The effects of methamphetamine use on pregnancy and fetal development have been less well studied than those of opiates, alcohol, and cocaine. Available information indicates that methamphetamine use during pregnancy is consistently associated with a risk for premature birth and low birth weight. As is the risk of miscarriage and stillbirth, particularly when used in early pregnancy.
Methamphetamine use appears to be associated with neonatal and childhood neurodevelopmental abnormalities. This means methamphetamine crosses the placenta and affects the developing brain of the fetus. This can lead to long-term cognitive and behavioral issues for the child, including problems with attention, learning, and emotional regulation.
Pregnant women who use methamphetamines are at higher risk of high blood pressure, certain infections, and other complications during pregnancy and delivery. They may also have poor nutrition which, especially if paired with inadequate prenatal care, may endanger both their own health and the health of the baby.
Pregnant women struggling with methamphetamine use should seek immediate help from healthcare providers. Treatment may involve medical detoxification (under medical supervision), counseling, contingency management, support services, and possibly medication to address addiction and improve maternal and fetal health outcomes.

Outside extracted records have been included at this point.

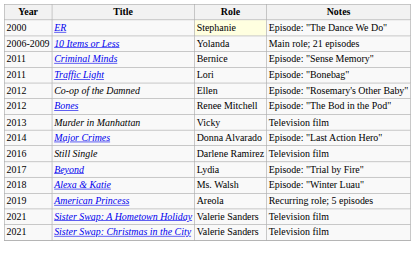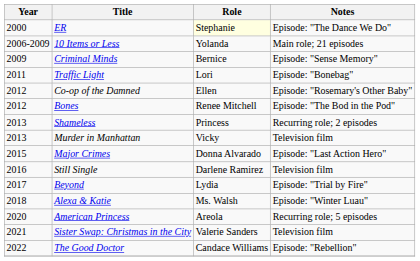Criminal Minds | Year: 2011 -> 2009
+ row: 2013 | Shameless | Princess | Recurring role; 2 episodes
Major Crimes | Year: 2014 -> 2015
American Princess | Year: 2019 -> 2020
- row: 2021 | Sister Swap: A Hometown Holiday | Valerie Sanders | Television film
+ row: 2022 | The Good Doctor | Candace Williams | Episode: "Rebellion"
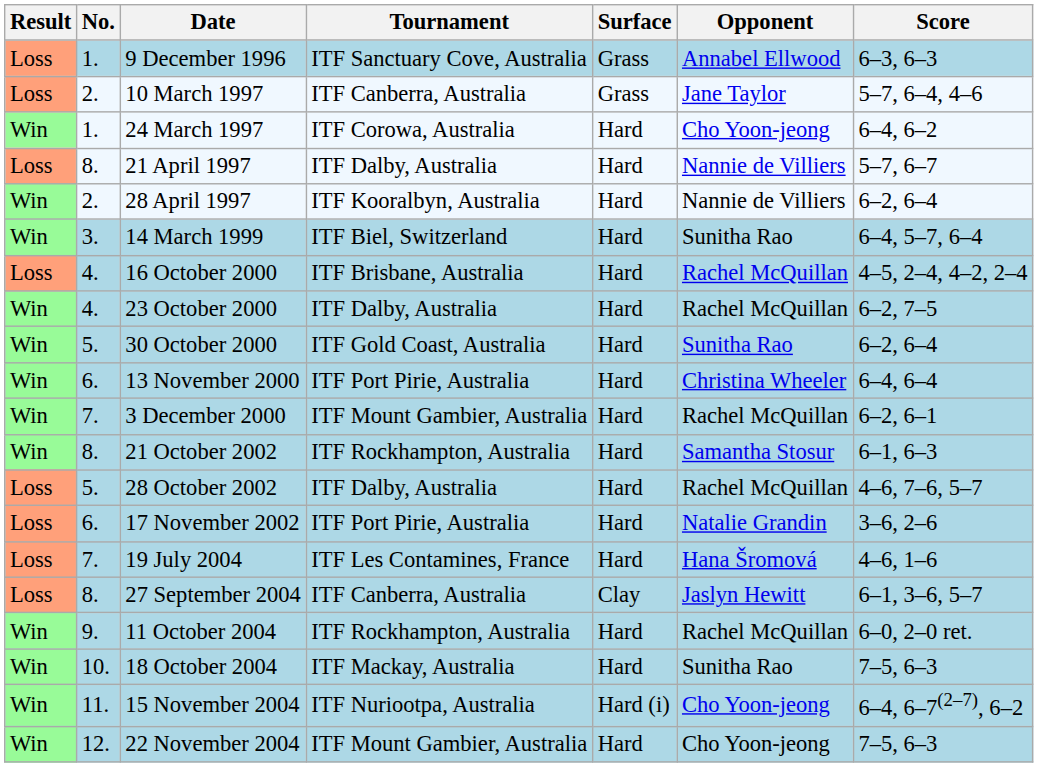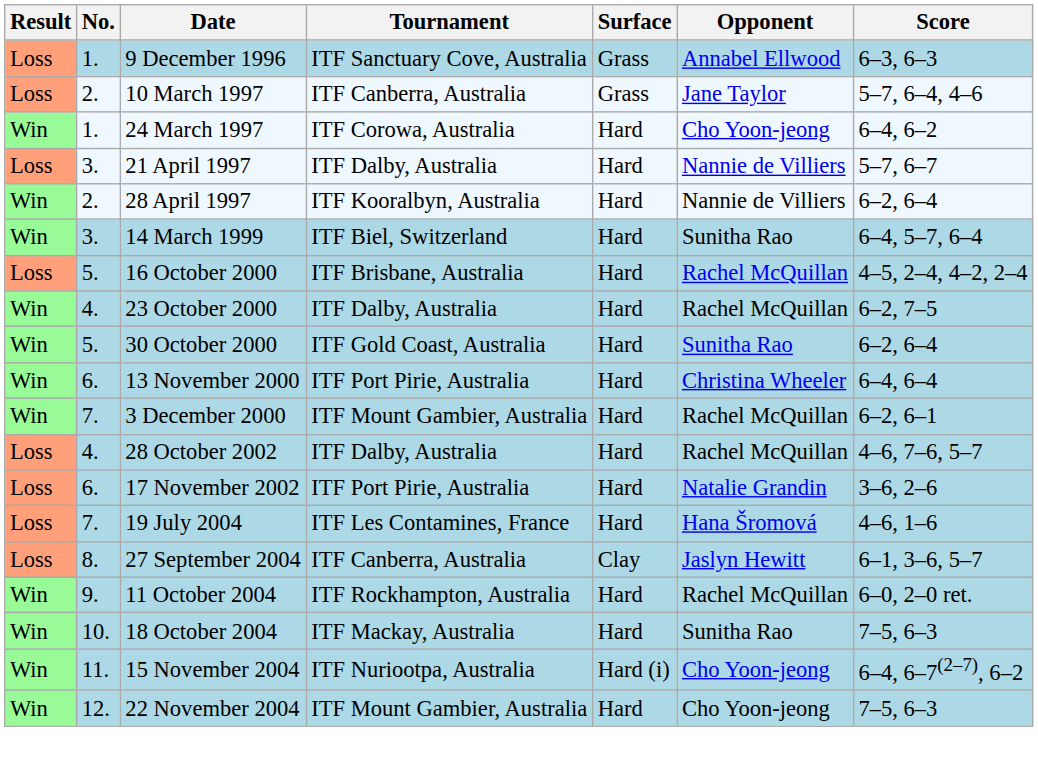21 April 1997 | No.: 8. -> 3.
16 October 2000 | No.: 4. -> 5.
- row: Win | 8. | 21 October 2002 | ITF Rockhampton, Australia | Hard | Samantha Stosur | 6–1, 6–3
28 October 2002 | No.: 5. -> 4.
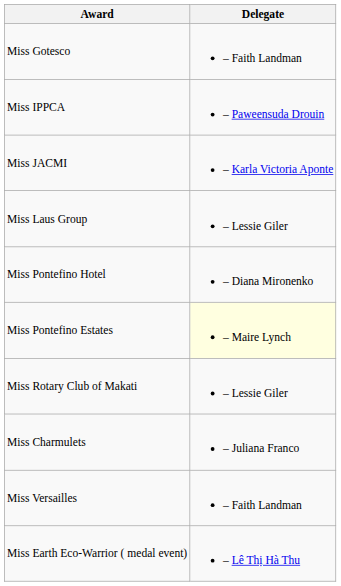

For mothers, cocaine use during pregnancy can lead to high blood pressure, seizures, and increased risk of placental abruption (where the placenta separates from the uterus wall prematurely), which can be life-threatening for both the mother and the baby.
Cocaine use during pregnancy also increases the risk of premature delivery. Babies born to mothers who use cocaine are often smaller than those born to non-users. Children exposed to cocaine during pregnancy may experience developmental delays, behavioral problems, and learning difficulties later in life.
There is an increased risk of certain structural birth defects with cocaine use. However, the drug itself may or may not be a direct cause of these birth defects and many other factors may be involved.
Newborns whose mothers use cocaine during pregnancy may experience a complication at birth called Neonatal Withdrawal Syndrome which can be a medical emergency.